Post-acute sensory neurological sequelae in patients with SARS-CoV-2 infection: the COVID-PN observational cohort study.

Authors

Odozor CU, Kannampallil T, Ben Abdallah A, Roles K, Burk C, Warner BC, Alaverdyan H, Clifford DB, Piccirillo JF, Haroutounian S
Pain. 2022 Mar 24.
PMID: 35324536.

Abstract

Severe Acute Respiratory Syndrome Coronavirus 2 (SARS-CoV-2) infection can cause neurological sequelae after the resolution of symptomatic COVID-19 illness, but the occurrence of peripheral neuropathy symptoms and cranial nerve dysfunction is unknown.
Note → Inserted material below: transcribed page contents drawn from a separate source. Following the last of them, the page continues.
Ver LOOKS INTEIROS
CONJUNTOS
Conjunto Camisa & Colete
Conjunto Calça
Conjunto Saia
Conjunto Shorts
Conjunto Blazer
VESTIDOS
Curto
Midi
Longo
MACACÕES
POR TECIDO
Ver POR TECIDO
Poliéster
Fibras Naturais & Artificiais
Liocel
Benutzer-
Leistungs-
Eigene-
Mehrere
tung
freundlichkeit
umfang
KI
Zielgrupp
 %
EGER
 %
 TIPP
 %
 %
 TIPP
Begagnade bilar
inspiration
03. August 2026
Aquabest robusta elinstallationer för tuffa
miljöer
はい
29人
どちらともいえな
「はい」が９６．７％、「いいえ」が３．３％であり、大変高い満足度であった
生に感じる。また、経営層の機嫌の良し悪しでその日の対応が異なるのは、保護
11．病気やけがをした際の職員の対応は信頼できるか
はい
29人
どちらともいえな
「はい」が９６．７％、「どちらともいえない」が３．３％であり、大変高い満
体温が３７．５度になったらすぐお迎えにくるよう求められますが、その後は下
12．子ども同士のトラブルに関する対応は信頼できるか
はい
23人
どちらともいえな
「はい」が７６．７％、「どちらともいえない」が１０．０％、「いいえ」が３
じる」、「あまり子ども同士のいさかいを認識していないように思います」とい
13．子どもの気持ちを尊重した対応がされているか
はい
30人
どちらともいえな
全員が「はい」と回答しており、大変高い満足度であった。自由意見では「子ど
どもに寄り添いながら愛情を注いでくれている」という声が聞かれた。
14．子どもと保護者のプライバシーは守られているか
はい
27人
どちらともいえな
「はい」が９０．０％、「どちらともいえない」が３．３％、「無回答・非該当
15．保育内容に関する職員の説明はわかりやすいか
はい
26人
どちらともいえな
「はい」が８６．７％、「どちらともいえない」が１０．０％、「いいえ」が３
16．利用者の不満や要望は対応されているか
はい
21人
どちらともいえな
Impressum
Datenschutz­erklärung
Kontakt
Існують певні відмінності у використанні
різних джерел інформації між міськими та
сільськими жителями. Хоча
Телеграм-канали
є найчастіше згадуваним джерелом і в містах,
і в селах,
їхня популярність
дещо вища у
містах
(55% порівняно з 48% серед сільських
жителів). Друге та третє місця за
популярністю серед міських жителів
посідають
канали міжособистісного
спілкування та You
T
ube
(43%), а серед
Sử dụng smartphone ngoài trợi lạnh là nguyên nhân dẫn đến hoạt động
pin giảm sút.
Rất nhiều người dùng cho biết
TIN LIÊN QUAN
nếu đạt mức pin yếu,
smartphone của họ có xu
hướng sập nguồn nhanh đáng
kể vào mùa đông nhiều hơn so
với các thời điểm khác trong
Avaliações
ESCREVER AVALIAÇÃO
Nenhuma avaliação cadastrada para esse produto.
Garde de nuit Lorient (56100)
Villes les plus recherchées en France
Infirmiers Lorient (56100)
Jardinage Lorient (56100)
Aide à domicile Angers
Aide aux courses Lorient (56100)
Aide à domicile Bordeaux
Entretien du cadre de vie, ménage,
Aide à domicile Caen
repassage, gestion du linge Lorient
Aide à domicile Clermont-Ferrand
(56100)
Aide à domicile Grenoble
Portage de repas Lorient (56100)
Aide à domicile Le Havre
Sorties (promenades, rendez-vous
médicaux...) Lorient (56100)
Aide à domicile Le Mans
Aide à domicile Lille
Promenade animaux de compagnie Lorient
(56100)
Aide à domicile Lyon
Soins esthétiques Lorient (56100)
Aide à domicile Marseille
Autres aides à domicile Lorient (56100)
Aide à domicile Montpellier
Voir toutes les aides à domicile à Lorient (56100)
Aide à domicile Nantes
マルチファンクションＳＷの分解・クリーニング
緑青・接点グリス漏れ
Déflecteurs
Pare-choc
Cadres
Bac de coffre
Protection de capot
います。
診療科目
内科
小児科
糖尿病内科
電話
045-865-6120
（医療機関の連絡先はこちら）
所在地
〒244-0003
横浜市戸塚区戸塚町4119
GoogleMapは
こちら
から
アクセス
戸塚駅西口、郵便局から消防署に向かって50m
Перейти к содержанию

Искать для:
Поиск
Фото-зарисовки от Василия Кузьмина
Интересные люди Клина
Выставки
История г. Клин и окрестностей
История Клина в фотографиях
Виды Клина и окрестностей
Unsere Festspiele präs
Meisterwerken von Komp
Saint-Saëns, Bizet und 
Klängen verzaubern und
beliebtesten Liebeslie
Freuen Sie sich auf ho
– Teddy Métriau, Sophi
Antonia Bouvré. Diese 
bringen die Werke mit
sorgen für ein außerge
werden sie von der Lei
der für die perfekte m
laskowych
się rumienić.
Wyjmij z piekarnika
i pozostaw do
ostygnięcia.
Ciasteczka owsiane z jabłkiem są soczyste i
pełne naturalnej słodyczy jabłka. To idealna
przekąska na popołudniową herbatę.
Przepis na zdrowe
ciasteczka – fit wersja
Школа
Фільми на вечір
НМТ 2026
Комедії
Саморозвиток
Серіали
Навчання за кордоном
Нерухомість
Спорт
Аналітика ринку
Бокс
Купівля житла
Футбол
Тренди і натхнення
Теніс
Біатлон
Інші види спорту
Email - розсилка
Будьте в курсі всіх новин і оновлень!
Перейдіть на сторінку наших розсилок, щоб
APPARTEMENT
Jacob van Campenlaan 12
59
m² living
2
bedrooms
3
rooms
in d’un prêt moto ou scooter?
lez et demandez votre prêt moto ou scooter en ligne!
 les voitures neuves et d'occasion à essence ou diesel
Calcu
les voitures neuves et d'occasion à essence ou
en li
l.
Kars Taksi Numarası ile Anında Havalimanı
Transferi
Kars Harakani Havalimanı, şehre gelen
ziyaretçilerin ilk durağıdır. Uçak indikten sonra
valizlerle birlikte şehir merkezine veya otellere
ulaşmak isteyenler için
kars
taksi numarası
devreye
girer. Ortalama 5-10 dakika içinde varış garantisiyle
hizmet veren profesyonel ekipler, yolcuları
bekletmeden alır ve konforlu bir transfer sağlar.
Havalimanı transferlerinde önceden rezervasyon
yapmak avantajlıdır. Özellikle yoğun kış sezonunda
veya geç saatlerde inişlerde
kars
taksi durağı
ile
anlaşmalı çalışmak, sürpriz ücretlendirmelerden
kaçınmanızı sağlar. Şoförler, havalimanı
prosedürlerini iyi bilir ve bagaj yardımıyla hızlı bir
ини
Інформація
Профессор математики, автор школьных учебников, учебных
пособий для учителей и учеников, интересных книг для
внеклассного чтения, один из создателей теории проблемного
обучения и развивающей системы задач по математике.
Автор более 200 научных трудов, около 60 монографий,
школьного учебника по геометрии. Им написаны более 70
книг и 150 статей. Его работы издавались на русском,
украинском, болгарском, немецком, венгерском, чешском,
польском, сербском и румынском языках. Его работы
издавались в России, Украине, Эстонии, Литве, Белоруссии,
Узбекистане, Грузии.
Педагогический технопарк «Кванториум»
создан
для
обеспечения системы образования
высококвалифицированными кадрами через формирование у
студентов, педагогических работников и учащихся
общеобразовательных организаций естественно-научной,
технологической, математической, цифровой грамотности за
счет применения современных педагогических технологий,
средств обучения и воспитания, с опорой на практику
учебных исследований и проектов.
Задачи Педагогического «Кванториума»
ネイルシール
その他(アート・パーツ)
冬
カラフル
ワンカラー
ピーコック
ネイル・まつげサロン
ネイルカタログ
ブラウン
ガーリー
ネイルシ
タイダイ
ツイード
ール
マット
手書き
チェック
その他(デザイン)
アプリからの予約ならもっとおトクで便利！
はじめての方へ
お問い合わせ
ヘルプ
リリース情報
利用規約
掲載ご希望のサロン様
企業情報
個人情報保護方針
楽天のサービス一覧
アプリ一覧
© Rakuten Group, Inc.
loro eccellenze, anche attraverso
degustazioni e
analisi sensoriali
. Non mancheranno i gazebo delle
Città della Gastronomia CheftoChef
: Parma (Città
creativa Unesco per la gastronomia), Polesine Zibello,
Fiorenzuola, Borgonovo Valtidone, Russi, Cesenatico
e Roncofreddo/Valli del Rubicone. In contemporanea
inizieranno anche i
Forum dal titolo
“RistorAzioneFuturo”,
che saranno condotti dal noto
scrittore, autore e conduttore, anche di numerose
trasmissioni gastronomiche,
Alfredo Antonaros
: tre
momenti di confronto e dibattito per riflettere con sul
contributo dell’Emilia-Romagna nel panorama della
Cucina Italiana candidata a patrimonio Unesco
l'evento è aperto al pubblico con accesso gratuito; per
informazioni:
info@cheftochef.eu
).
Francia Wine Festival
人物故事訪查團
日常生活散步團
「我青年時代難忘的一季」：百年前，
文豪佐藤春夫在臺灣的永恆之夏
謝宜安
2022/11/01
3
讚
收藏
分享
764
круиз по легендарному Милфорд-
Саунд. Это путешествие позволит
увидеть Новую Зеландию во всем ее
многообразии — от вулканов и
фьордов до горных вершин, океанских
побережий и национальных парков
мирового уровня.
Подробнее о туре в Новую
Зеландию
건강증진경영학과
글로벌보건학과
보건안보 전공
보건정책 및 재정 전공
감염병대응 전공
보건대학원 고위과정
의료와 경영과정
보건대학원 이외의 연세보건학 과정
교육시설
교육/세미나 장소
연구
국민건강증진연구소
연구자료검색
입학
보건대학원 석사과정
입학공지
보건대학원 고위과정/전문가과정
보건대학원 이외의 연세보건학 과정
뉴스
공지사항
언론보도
This study aimed to characterize the occurrence and severity of pain and peripheral neuropathy symptoms in patients with SARS-CoV-2 infection.An observational cohort study included adults tested for a SARS-CoV-2 infection at an academic medical center (assigned as CV+ or control, based on test results). 30-90 days after the index SARS-CoV-2 test, patients completed a web-based questionnaire assessing pain, peripheral neuropathy-related sensory symptoms, and symptoms in the distribution of cranial nerves (current symptoms, symptoms at testing and two weeks thereafter). Univariate analyses compared the outcomes between the groups. Multivariable analysis was used to determine the odds for neuropathy symptoms after adjusting for key baseline variables.1556 participants were included: 542 CV+ and 1014 controls. CV+ patients reported a higher occurrence of peripheral neuropathy symptoms in the extremities anytime within 90 days post-infection (28.8% vs 12.9%, OR [95%CI] =2.72 [2.10-3.54]), as well as such symptoms persisting up to 90 days after infection (6.1% vs 1.9%, OR=3.39 [1.91-6.03]). The occurrence of pain in the extremities was higher in the CV+ group (24.2% vs 9.8%, OR=2.95 [2.21-3.91]). SARS-CoV-2 infection was also associated with higher occurrence of peripheral neuropathy symptoms, after adjusting for the history of chronic pain and neuropathy (OR=3.19 [2.37-4.29]. The results suggest that SARS-CoV-2 infection was independently associated with an increased risk of pain and peripheral neuropathy symptoms.